That will help, thanks.

> Some quick initial reactions:
>
> - I'd call them "user" queues rather than raw or whatever, I think that
>   more accurately describes what they are for.

Right, that is better.

> - I guess there's no way around needing to pre-allocate these user
>   queues, just like we do for polled_queues right now?

Right, we would need to allocate nvme sq/cq in the outset.
Changing the count at run-time is a bit murky. I will have another look though.

>In terms of user
>   API, it'd be nicer if you could just do IORING_REGISTER_QUEUE (insert
>   right name here...) and it'd allocate and return you an ID.

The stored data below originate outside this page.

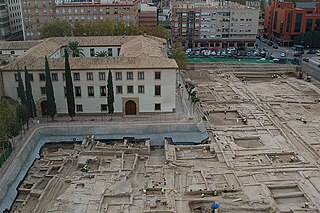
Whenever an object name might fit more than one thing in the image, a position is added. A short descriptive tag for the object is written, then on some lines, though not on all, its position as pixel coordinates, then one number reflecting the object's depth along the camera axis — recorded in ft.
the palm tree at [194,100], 161.31
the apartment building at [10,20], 295.81
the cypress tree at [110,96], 146.41
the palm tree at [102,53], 185.03
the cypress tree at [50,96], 140.50
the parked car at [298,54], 281.25
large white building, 151.12
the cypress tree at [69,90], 142.32
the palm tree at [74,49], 186.39
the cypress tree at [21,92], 138.00
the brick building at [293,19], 308.81
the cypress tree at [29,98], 139.95
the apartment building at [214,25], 309.63
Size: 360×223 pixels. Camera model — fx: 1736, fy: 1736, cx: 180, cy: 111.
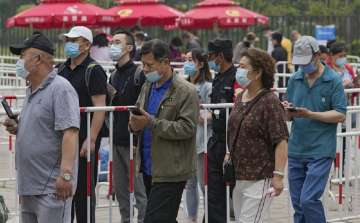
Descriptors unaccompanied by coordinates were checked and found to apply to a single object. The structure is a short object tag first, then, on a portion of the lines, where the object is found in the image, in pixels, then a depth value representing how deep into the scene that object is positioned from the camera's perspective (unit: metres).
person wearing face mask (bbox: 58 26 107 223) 14.43
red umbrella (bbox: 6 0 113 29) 39.68
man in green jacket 12.89
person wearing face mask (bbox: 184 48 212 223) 16.62
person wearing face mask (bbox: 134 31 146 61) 33.42
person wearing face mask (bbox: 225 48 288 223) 12.30
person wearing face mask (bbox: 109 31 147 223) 15.75
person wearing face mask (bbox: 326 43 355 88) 22.23
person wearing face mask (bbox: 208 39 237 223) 15.63
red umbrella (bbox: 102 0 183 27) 44.25
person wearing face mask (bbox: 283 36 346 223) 14.27
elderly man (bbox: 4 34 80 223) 11.34
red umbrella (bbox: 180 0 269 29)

But this is the implemented API (new register code in io_uring) in the
patchset at the moment.
So it seems I am missing your point?

> - Need to take a look at the uring_cmd stuff again, but would be nice if
>   we did not have to add more stuff to fops for this. Maybe we can set
>   aside a range of "ioctl" type commands through uring_cmd for this
>   instead, and go that way for registering/unregistering queues.

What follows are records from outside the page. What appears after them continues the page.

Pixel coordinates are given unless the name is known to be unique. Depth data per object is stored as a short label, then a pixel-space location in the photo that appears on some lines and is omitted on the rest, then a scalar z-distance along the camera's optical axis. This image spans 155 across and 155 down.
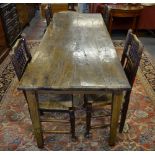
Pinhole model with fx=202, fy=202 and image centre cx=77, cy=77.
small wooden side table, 3.90
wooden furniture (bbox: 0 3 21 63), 3.43
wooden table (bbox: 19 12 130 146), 1.38
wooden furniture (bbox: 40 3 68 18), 5.13
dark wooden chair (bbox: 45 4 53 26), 2.86
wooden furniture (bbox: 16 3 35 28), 4.59
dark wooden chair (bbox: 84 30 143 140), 1.54
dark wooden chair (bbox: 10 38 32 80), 1.49
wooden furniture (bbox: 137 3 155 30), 4.06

Yes, I see your point in not having to add new fops.
But, a new uring_cmd opcode is only at the nvme-level.
It is a good way to allocate/deallocate a nvme queue, but it cannot
attach that with the io_uring's ring.
Or do you have a different view? Seems this is connected to the previous point.

> We do have some users that are CPU constrained, and while my testing
> easily maxes out a gen2 optane (actually 2 or 3) with the generic IO
> path, that's also with all the fat that adds overhead removed. Most
> people don't have this luxury, necessarily, or actually need some of
> this fat for their monitoring, for example. This would provide a nice
> way to have pretty consistent and efficient performance across distro
> type configs, which would be great, while still retaining the fattier
> bits for "normal" IO.
Makes total sense.